Based on this data, it is hard to explain why we still change our clocks. Perhaps it is due to special interests. Congress passed the Energy Act of 2005, which extended the length of daylight saving time an extra week in the fall, in large part due to an effort by candy producers to allow for an additional daylight hour on the night of Halloween for trick-or-treating.
California and Florida have elected to observe daylight saving time year-round. It’s time for Texans to pick one – daylight saving time or standard time – and stick with it.
During the legislative session that ended in May of last year, we filed legislation seeking to end this primitive practice. Joint resolution 117, if passed, would have allowed Texans the opportunity to vote whether to stay on standard time year-round or daylight saving time year-round. HJR 117 passed the House 133-9. Frustratingly, once the bill reached the Senate, it was never referred to a committee. The proposal died in the Senate without even a word spoken about it on the Senate floor.

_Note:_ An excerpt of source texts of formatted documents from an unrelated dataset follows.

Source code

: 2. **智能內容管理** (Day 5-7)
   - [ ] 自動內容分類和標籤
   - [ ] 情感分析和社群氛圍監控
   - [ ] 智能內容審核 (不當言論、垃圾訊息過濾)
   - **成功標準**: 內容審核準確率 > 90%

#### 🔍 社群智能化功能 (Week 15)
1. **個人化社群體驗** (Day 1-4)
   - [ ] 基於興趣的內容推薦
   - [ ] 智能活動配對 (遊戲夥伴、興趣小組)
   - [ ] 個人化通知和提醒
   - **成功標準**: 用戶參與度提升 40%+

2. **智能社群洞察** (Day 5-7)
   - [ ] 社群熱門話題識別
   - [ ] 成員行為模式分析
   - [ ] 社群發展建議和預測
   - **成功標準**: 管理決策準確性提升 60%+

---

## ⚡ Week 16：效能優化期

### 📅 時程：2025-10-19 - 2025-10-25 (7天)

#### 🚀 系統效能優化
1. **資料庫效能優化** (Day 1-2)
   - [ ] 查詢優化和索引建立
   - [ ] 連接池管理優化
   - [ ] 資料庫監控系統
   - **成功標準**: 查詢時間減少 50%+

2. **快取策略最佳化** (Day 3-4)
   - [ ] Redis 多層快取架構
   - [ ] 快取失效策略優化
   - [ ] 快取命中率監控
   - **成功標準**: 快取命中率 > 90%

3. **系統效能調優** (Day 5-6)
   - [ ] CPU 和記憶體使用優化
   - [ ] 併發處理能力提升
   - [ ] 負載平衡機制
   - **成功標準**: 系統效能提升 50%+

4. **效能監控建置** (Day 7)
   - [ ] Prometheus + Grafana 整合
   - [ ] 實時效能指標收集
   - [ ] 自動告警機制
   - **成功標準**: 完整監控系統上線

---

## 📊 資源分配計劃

Had the bill passed in the Senate, it would have been the first time since daylight saving time was enacted over a century ago that voters in Texas would have had the opportunity to vote to end the biannual clock changing process.
Though we were unsuccessful in our quest to give you, Texas voters, a chance to finally end the illogical practice of changing our clocks, we are moving forward with plans to file the legislation again in the 87th Legislative Session, which begins in 2021. In the meantime, we urge you to contact your state legislators, Lt. Governor Dan Patrick, and Gov. Abbott to implore them to move this legislation forward next session.